ジーコ監督は一両日中にもブラジル・リオデジャネイロに帰国する。「当面はリオで仕事をすることになるが、チャンスがあれば欧州で監督をしたい」と改めてクラブチームでの指揮に意欲を示した。W杯では監督としての手腕は必ずしも評価されなかったが、現役時代に在籍したセリエA・ウディネーゼなどを中心にオファーを待つことになりそうだ。また「一度日本を離れるが、世界のどこにいても力を貸したい。

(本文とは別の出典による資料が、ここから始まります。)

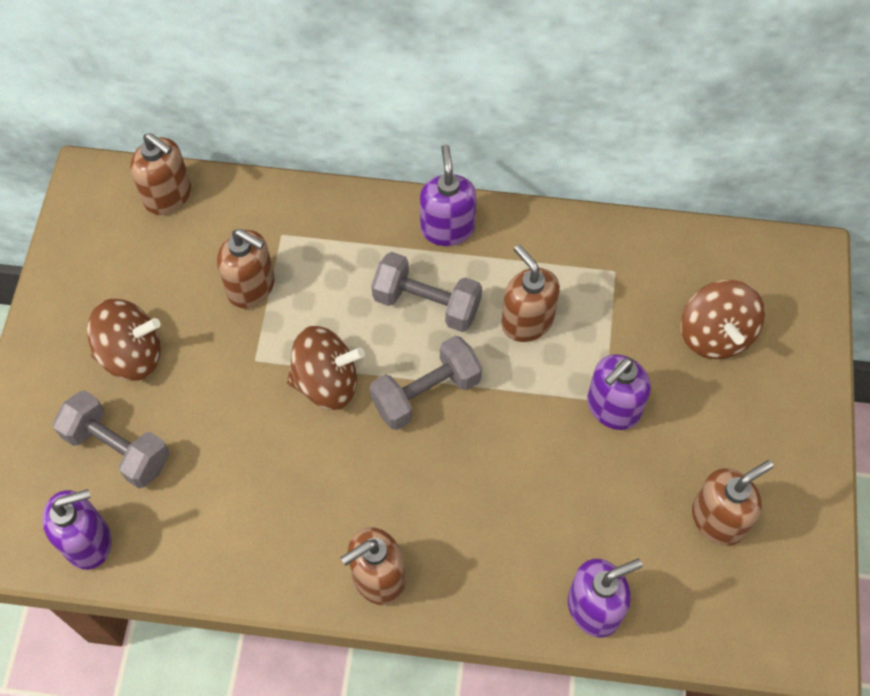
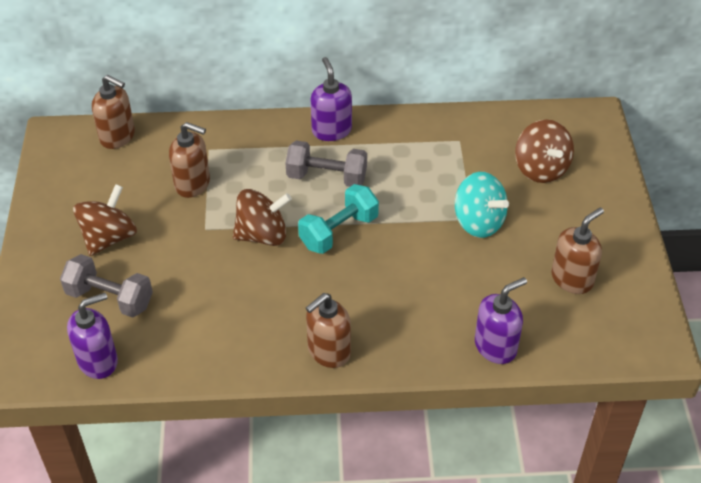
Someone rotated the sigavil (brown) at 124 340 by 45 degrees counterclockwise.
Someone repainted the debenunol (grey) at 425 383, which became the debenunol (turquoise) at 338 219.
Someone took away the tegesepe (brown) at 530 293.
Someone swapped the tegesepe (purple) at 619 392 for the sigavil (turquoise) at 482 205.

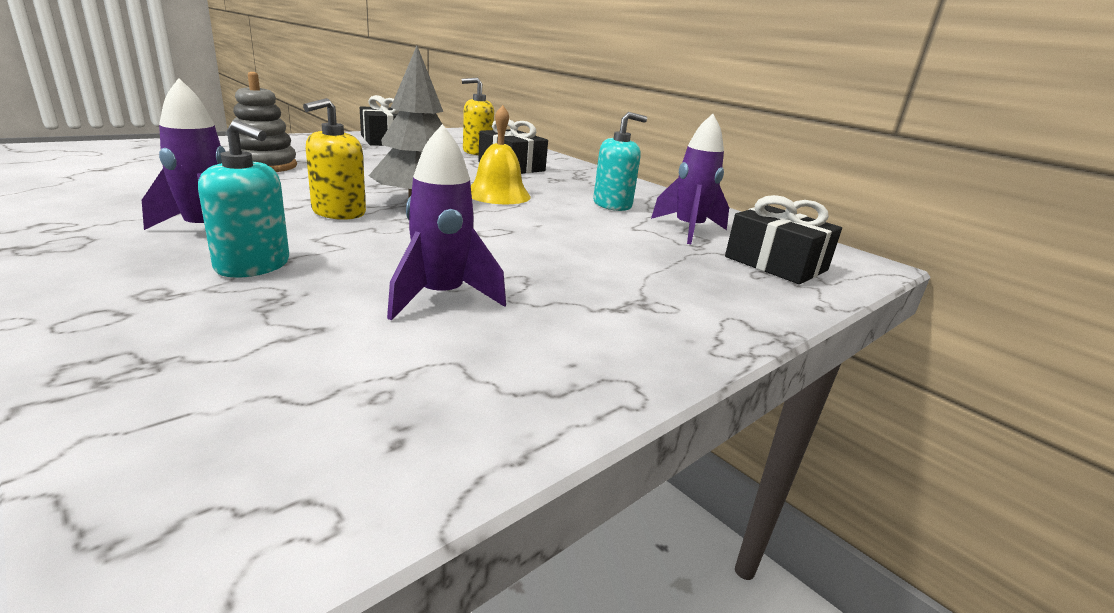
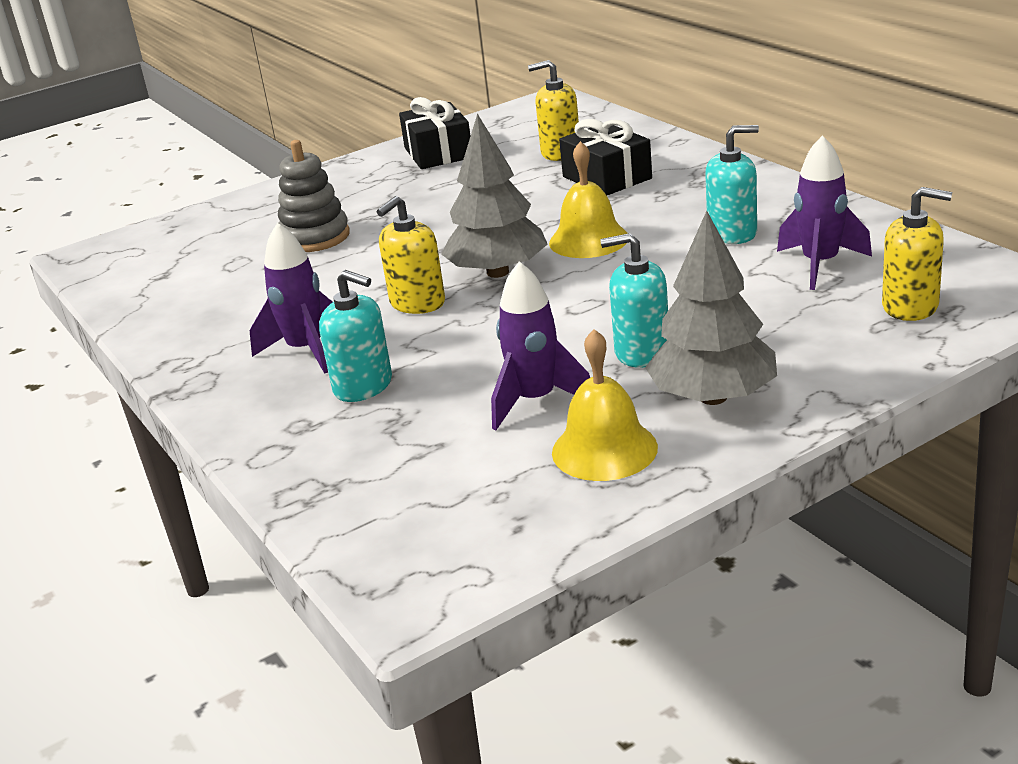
Someone swapped the pugezuk (black) at 783 239 for the tegesepe (yellow) at 917 254.
Someone put down the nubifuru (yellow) at 605 405.
Someone put down the tegesepe (turquoise) at 634 300.
Someone put down the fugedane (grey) at 711 308.

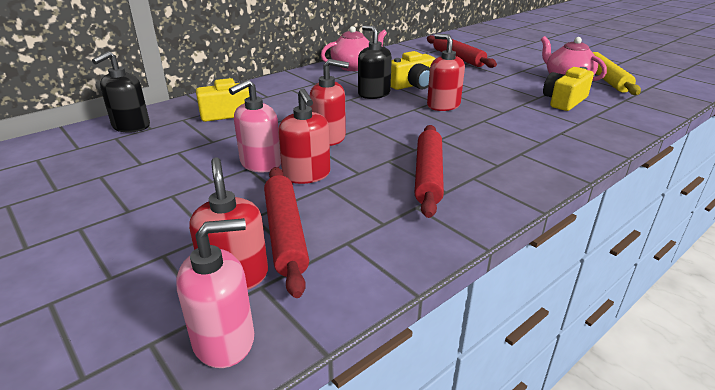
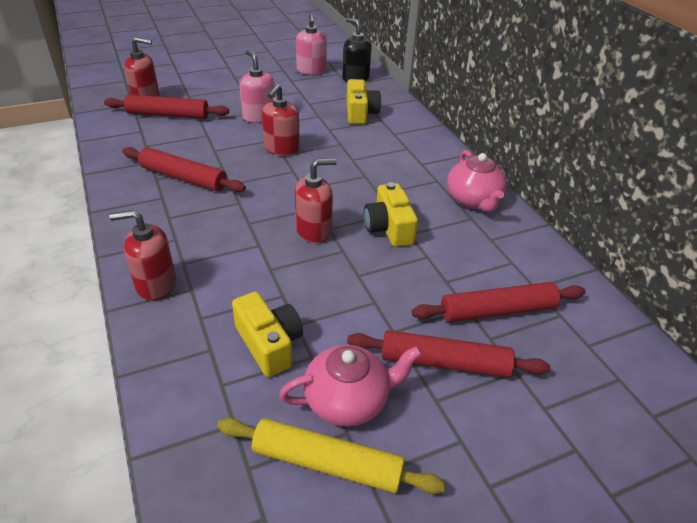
Someone carried the tegesepe (pink) from 215 293 to 311 44.
Someone carried the tegesepe (red) from 304 136 to 142 255.
Someone took away the tegesepe (black) at 375 62.
Someone put down the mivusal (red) at 448 354.

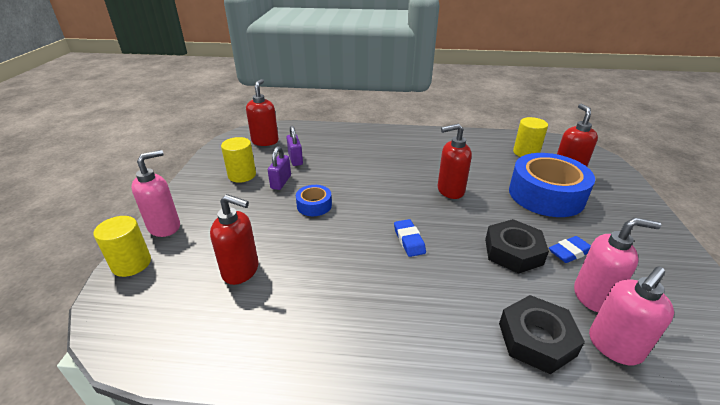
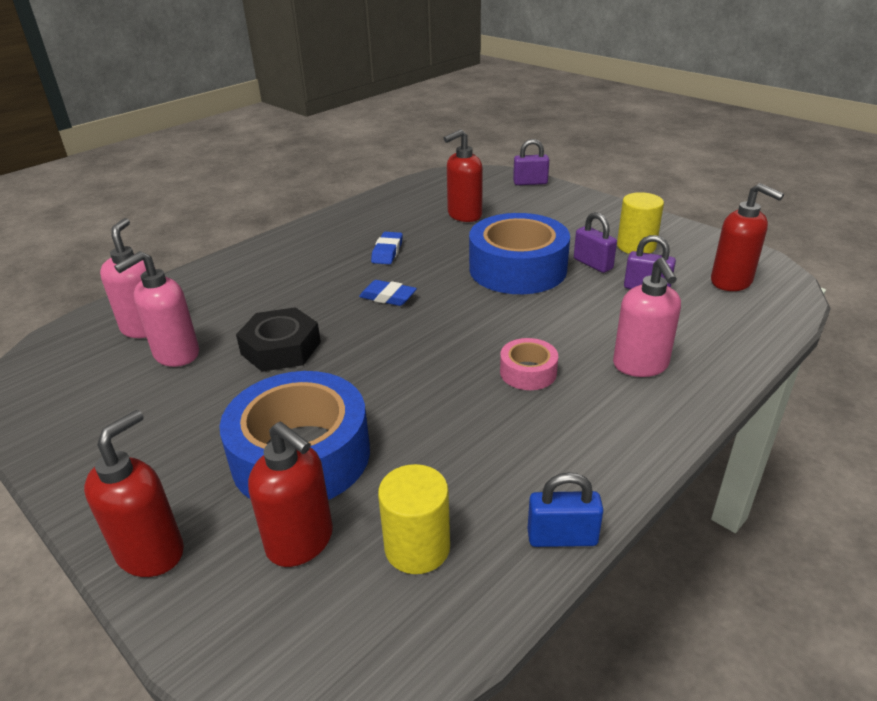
Someone swapped the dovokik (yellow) at 122 246 for the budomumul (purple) at 531 162.
Someone carried the tegesepe (pink) from 155 193 to 647 317.
Someone scaled the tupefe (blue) at 314 200 by 2.13.
Someone carried the tegesepe (red) from 455 161 to 134 493.
Someone took away the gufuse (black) at 542 334.
Someone carried the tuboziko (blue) from 570 249 to 387 248.
Someone put down the tupefe (pink) at 529 364.
Someone put down the budomumul (blue) at 565 509.

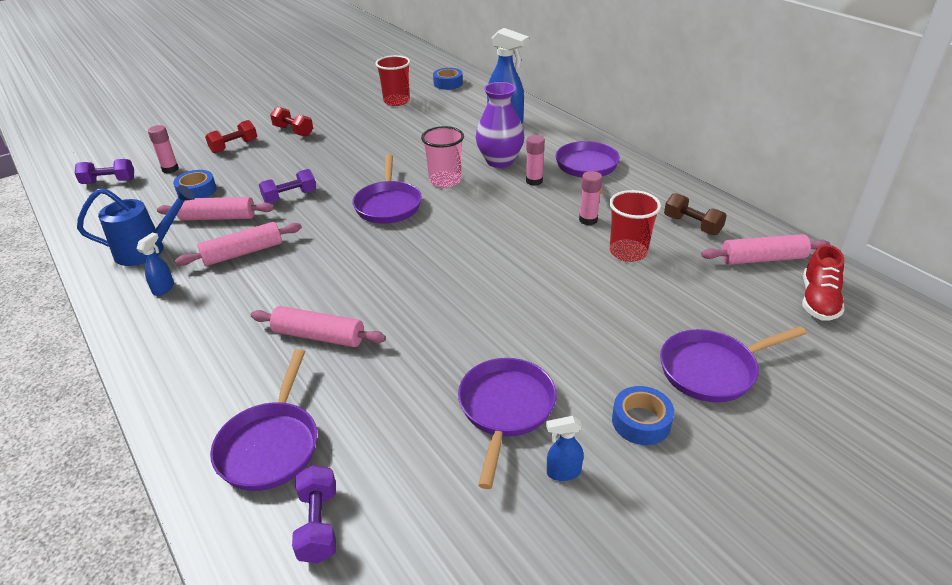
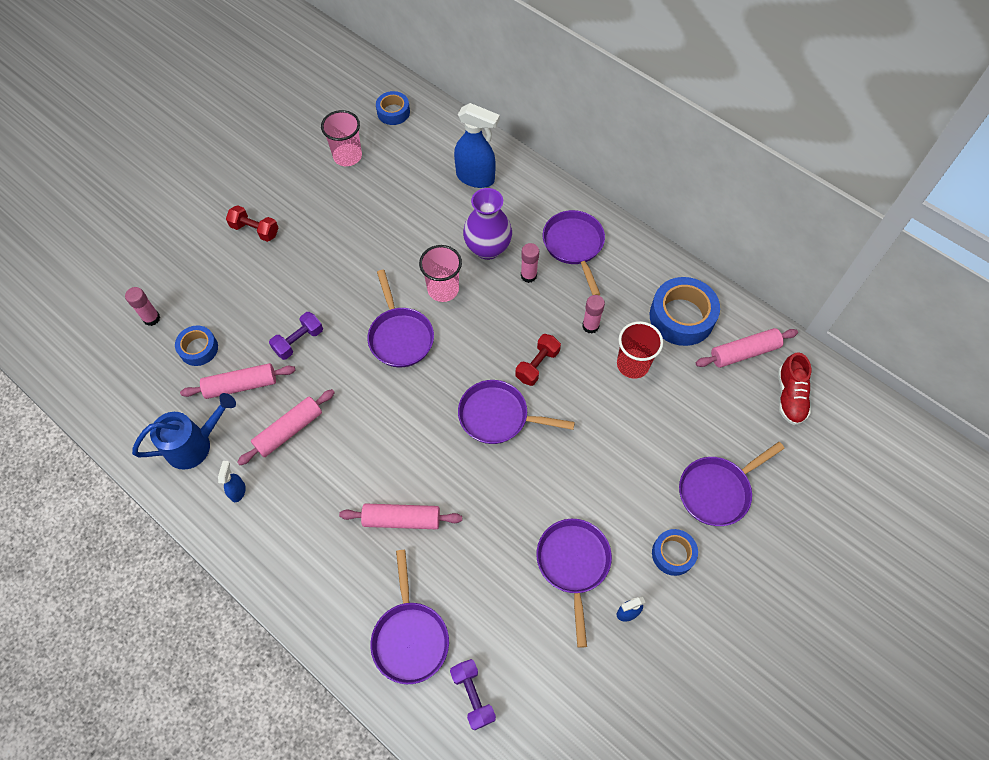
Someone took away the debenunol (purple) at 104 171.
Someone carried the debenunol (red) from 231 136 to 538 360.
Someone repainted the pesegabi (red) at 392 80, which became the pesegabi (pink) at 341 138.
Someone swapped the debenunol (brown) at 695 214 for the tupefe (blue) at 685 311.
Someone put down the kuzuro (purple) at 516 412.

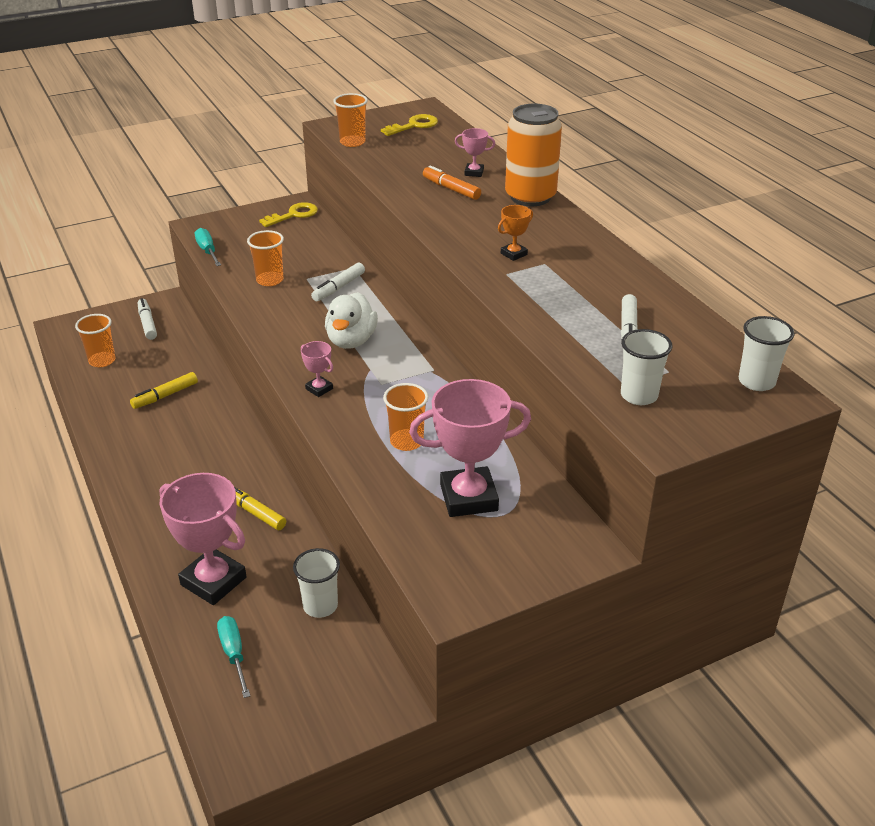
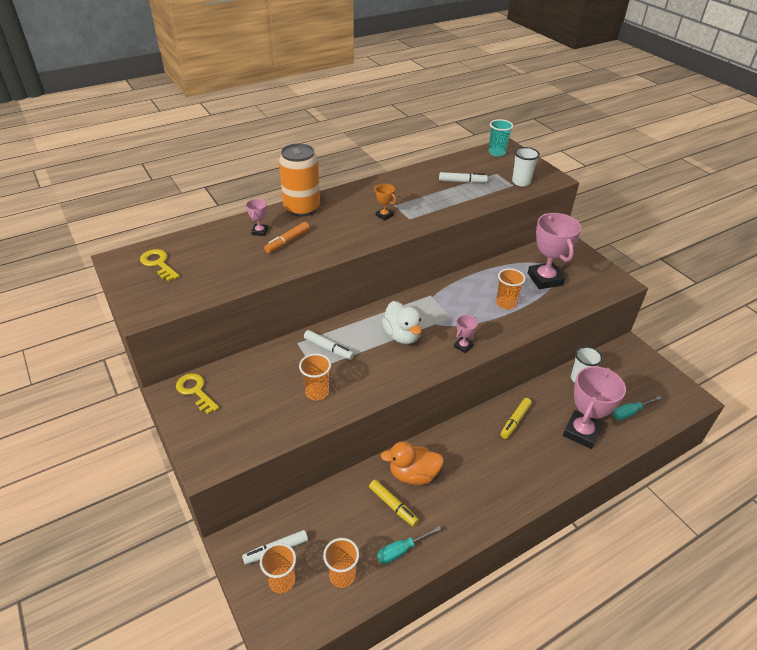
Someone carried the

将来、監督や違う形で日本で仕事ができることを願う」と日本復帰の可能性も示唆した。
★ジーコ監督、日本に感謝
“超ビッグネーム”として90年に初来日したジーコ監督は「この15年間、招請してくれた住友金属(鹿島の母体)の尽力がなければ代表監督になることもなかった。ここで感謝したい」と語った。Jリーグ創設ではけん引役となり、最後は代表監督も務め「自分の経験を駆使できたし、代表にはどんな相手にも勝てるという自信を植え付けることはできたと思う」と振り返った。帰り際には、近所の子供たち約70人がJFAハウス前に詰めかけ、ジーコ監督も別れを惜しむように車内から手を振った。
★川淵三郎キャプテン引責の可能性も
日本サッカー協会・川淵三郎キャプテン(69)は26日、W杯1次リーグ敗退の責任について「ファンの腹立ちを思えば、何かの責任は取らなければとも思う」と、引責の可能性も含めて検討していることを明らかにした。
敗退が決まった22日のブラジル戦後には「辞めることの方が無責任」と辞任の意向がないことを明言。「監督が辞めたから会長が辞めるというのはサッカー界にはない」とし、次期チームの強化や普及・発展に力を尽くす方針を示していた。
しかし、帰国後の国内の反応などをみて「今はまだ考えがまとまらない。黙って少し考えたい」と揺れる心境を吐露した。日本サッカー協会に会長への解任動議権はなく、進退は辞意か各都道府県の評議員による投票で決議される。